= David Althoff =

American war veteran (1932–2022)

David Althoff (May 5, 1932 – March 8, 2022) was an American veteran known for his heroic acts during the Vietnam War. David Althoff flew 1080 combat missions in Vietnam and lead over 700 men in his career.

Althoff enlisted in the United States Navy in November 1952 for the Korean War in fear of the draft. After completing 18 months of flight school and graduating in the top 10 percent of his class, David Alhoff was commissioned as a Marine Corps 2nd Lieutenant. In 1954, he was deployed to Korea and then transferred to Osugi, Japan after five months to join Marine Attack Squadron 251. In Osugi he underwent training to deliver atomic bombs and became one of eight qualified pilots for this task after 15 months in Osugi, Japan.

On February 21, 1968, he flew CH-46 helicopters to resupply the Khe Sanh Combat Base with water and ammo.
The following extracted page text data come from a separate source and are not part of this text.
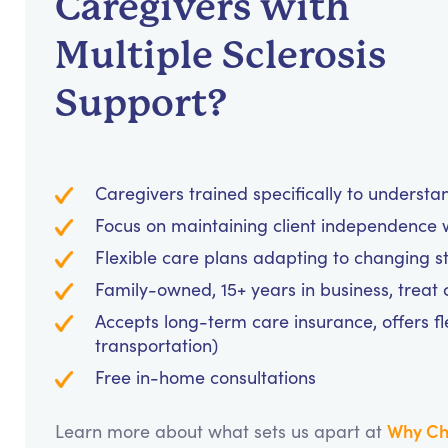
Caregivers with
Multiple Sclerosis
Support?
Caregivers trained specifically to unders
Focus on maintaining client independence w
Flexible care plans adapting to changing s
Family-owned, 15+ years in business, treat cl
Accepts long-term care insurance, offers fl
transportation)
Free in-home consultations
Why Ch
Learn more about what sets us apart at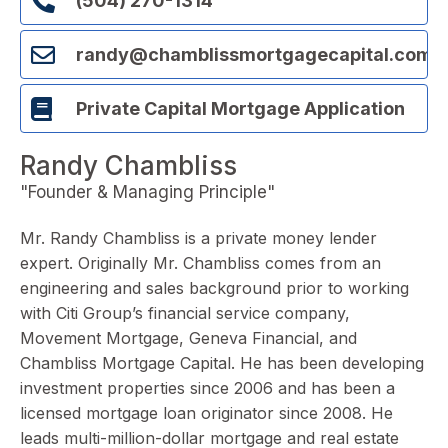
(504) 270-1314
randy@chamblissmortgagecapital.com
Private Capital Mortgage Application
Randy Chambliss
"Founder & Managing Principle"
Mr. Randy Chambliss is a private money lender
expert. Originally Mr. Chambliss comes from an
engineering and sales background prior to working
with Citi Group’s
financial service company,
Movement
Mortgage, Geneva Financial, and
Chambliss Mortgage Capital. He has been developing
investment properties since 2006 and has been a
licensed mortgage loan originator since 2008. He
leads multi-million-dollar mortgage and real estate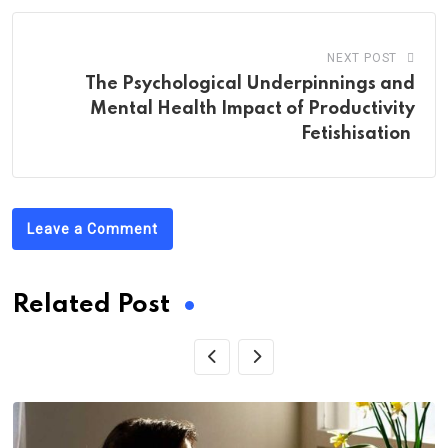
NEXT POST
The Psychological Underpinnings and
Mental Health Impact of Productivity
Fetishisation
Leave a Comment
Related Post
During that time his aircraft suffered numerous hits from enemy's automatic weapons and mortars. On May 13, 1968, he was in charge of reconnaissance aircraft. During that time he landed both of them safely in a grassland, 200 m away from mortar attacks. On July 3, 1968, he flew two Sea Knights back-to-back hovering over 1500 ft in an attempt to resupply the base.

He won multiple awards including "Aviator of the Year" in 1968, three silver stars, three Distinguished Flying Cross, a bronze star, and 54 air medals. He also received the Cunningham Award and was a developer of SuperGaggle. He reached the rank of Lieutenant Colonel before retiring in 1972.

Lt.Col. David Althoff died on March 8, 2022, at the age of 89 from leukemia.